##### Document section
A PROPOSAL for the establishment of a Rapid Response Unit to deal with trauma cases in the school system has been made by university lecturer Dr. Claudette Crawford-Brown.

Dr. Brown's proposal anticipates that the unit would operate out of the Ministry of Education and would be staffed by counsellors and psychologists.

The lecturer in the Department of Sociology and Social Work at the University of the West Indies, made the suggestions at yesterday's opening session of the 36th annual conference of the Jamaica Teachers Association (JTA) at the Renaissance Jamaica Hotel in Ocho Rios.

"When you have a suicide in a school or when you have a child piercing another child's eye, that is something very traumatic in the school community and the poor teacher and the principal cannot cope with the seriousness of these issues," she told the roughly 300 delegates.

Dr. Brown's proposal, which is contained in a submission to the Ministry of Education, also includes a plan for the early detection of children who have emotional and psychological problems.

Under such a plan, she said, a team of social workers would be established to go to schools to assess problem students. From these assessments would come a determination of the best treatment for each child.

Speaking with The Gleaner later, Dr. Crawford-Brown welcomed the recent decision of the Ministry of Education to establish a rehabilitation and counselling centre for problem students as a way of curbing indiscipline and violence in the schools.

However, she argued that putting all problem students in one facility does not go far enough in dealing with the problem. She said different students have different problems and must be put in place to address their particular needs.

Meanwhile, Dr. Crawford-Brown challenged teachers to work more closely with persons from other disciplines to deal with the deterioration in levels of students' conduct in the schools.
##########
**Exercise requirements:**
**1)** In the article on the school trauma proposal, rewrite the paragraph beginning "The lecturer in the Department of Sociology" as a brief bulleted list that keeps its main facts.
**2)** Answer these questions from the article on the school trauma proposal:
(a) Out of which body would the proposed Rapid Response Unit operate?
(b) Roughly how many delegates did Dr. Brown address?
(c) Under the early detection plan, who would go to schools to assess problem students?
##### Provided data
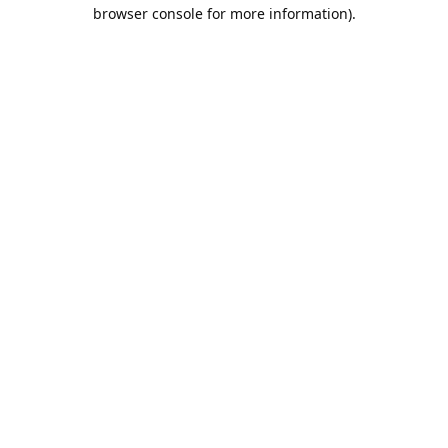
browser console for more information).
##########
**Responses per task:**
**1)**
- Speaker: a lecturer in the Department of Sociology and Social Work at the University of the West Indies
- Occasion: yesterday's opening session of the 36th annual Jamaica Teachers Association (JTA) conference
- Venue: the Renaissance Jamaica Hotel in Ocho Rios

**2)**
(a) The Ministry of Education
(b) About 300
(c) A team of social workers